== Tasks and exercises ==
1 – Could you print everything in the tariffs article from "Trump's Tariffs: How" down to "board tariff imposed.", word for word?
2 – Can you carry on the article about the tariffs and Australian superannuation from the point where it stops?
-- START OF Article --
Trump's Tariffs: How it's going in Australia, 5 days in

Sooooo. We all know about the tariff situation, right, unless we have been living under rocks (which, frankly, doesn't sound unappealing right about now). The Trump administration has imposed a wide swathe of tariffs are variable levels on trading partners both large and small, ranging from what seems to be the baseline (10%) up to much higher levels. Australia has been put on the baseline level, with a 10% across the board tariff imposed.

Many people more economically versed than me have written about the tariffs and their possible broad impact on trade, markets and the global economy, so I am not going to try to reinvent that particular dreary wheel. Instead, I wanted to reflect on one significant impact that is already starting in Australia and is likely to get much worse quickly unless this situation is resolved - the absolute fire and destruction it is raining down on Australian superannuation investment.

For the non-locals, superannuation is Australia's answer to self-funding of one's retirement. Employers make an annual contribution to a superannuation fund on the employee's behalf., equal to a set percentage of the employee's salary, and people can also self-contribute to top up the amount. At retirement, the savings (which have been tax sheltered after first investment) are paid out as a pension amount, or can be taken in lump sums in some circumstances.

Generally, this has been a stable and successful system for Australia, but as this article in the Australian Financial Review points out, we are now entering a time of great danger, thanks to the tariffs and their huge impact on investment earnings. Super is diving at an alarming rate as markets flail about trying to make sense of the tariffs and what they mean.

As anyone of working age who looks at their super fund will know, all super investments are copping a shellacking at the moment. American investments are the worst hit, but even the domestic ones are getting kicked in the head. Assuming things stabilise at some point, which they usually do (although, caveat - this behaviour from the US is so unprecedented that who really knows whether "usually" will apply), this is less of a concern for those of us who are 5-7 years or more away from possible retirement, as we can wait it out. It is a much more worrying issue for folk already retired and living on their super, especially anyone who is a renter rather than a home-owner.
-- END OF Article --
-- START OF Given data --
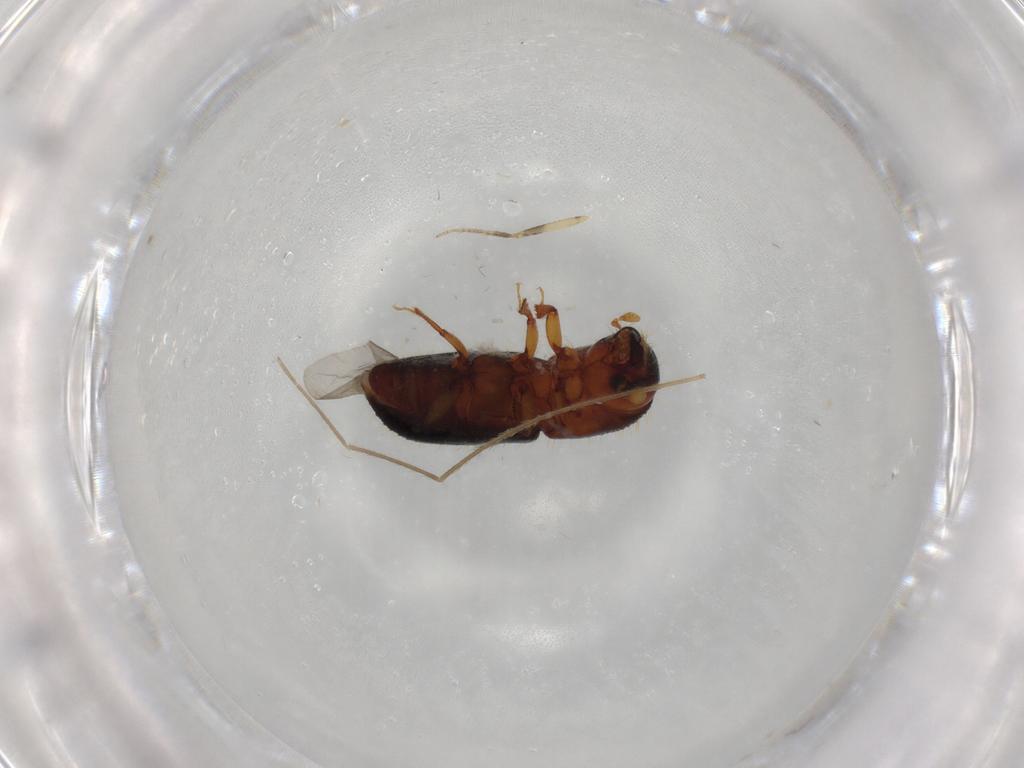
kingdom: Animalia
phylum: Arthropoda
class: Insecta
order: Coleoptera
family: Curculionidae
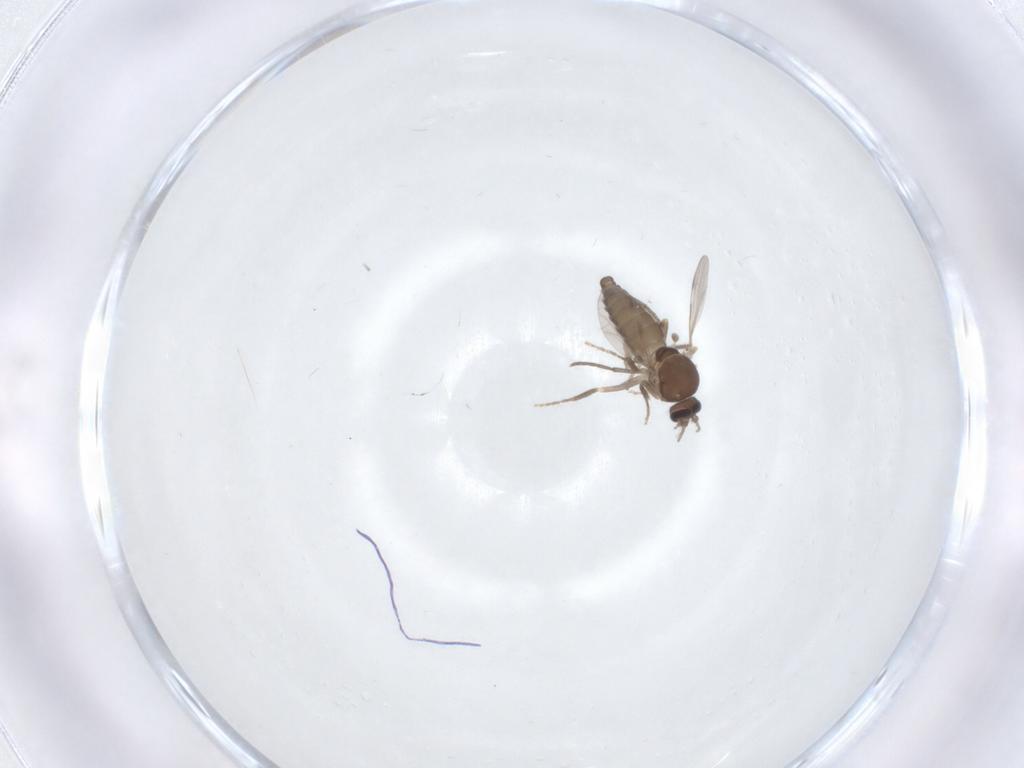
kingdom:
-- END OF Given data --
== Answers to the tasks ==
1 –
Trump's Tariffs: How it's going in Australia, 5 days in

Sooooo. We all know about the tariff situation, right, unless we have been living under rocks (which, frankly, doesn't sound unappealing right about now). The Trump administration has imposed a wide swathe of tariffs are variable levels on trading partners both large and small, ranging from what seems to be the baseline (10%) up to much higher levels. Australia has been put on the baseline level, with a 10% across the board tariff imposed.

2 –
Thus, the warning klaxons are blaring for Australian superannuation pension retirees, and those others who have benefited from the "bank of Mum and Dad" created by relatively high and stable superannuation incomes (children and grandchildren of well-funded superannuation retirees, primarily). This has broader impacts for our economy at large, with a contraction of money available to be spent and therefore circulating, and the likely pushing of a sizeable number of adults who rely on assistance from superannuated parents / grandparents away from home ownership (given that assistance with home deposits is one of the most common forms of assistance) into new levels of financial stress and disaster.

Time alone will tell how this shakes out. If the tariffs are quickly reversed or moderated, and more "normal" trade discussions resumed, it will likely all settle down, and super investments regain ground. But the longer the five-alarm fire situation continues, the worse it will be - primarily for the US itself, it must be said, but also for the rest of us, who never got a vote and didn't choose this and yet are still stuck with it.

(An aside, but I also appreciated the bafflement expressed by the analyst in trying to make sense of the tariffs, which make no conventional economic sense:

"“If the objective is to raise revenue to pay for tax cuts, then this is in conflict with the desire to re-shore as much as possible ... If the objective is to force down global tariffs, then persistent and chaotic threats (intertwined with other issues, such as Greenland, Canada, Russia) are likely to lead to an opposite outcome. If the objective is to resurrect manufacturing employment, higher intermediate costs, long lead times and technological replacement, are likely to undermine it. If the objective is to force global re-alignment of savings and investments, threatening a de facto US default and forcing others to change their private sector behaviour, is unhelpful.”)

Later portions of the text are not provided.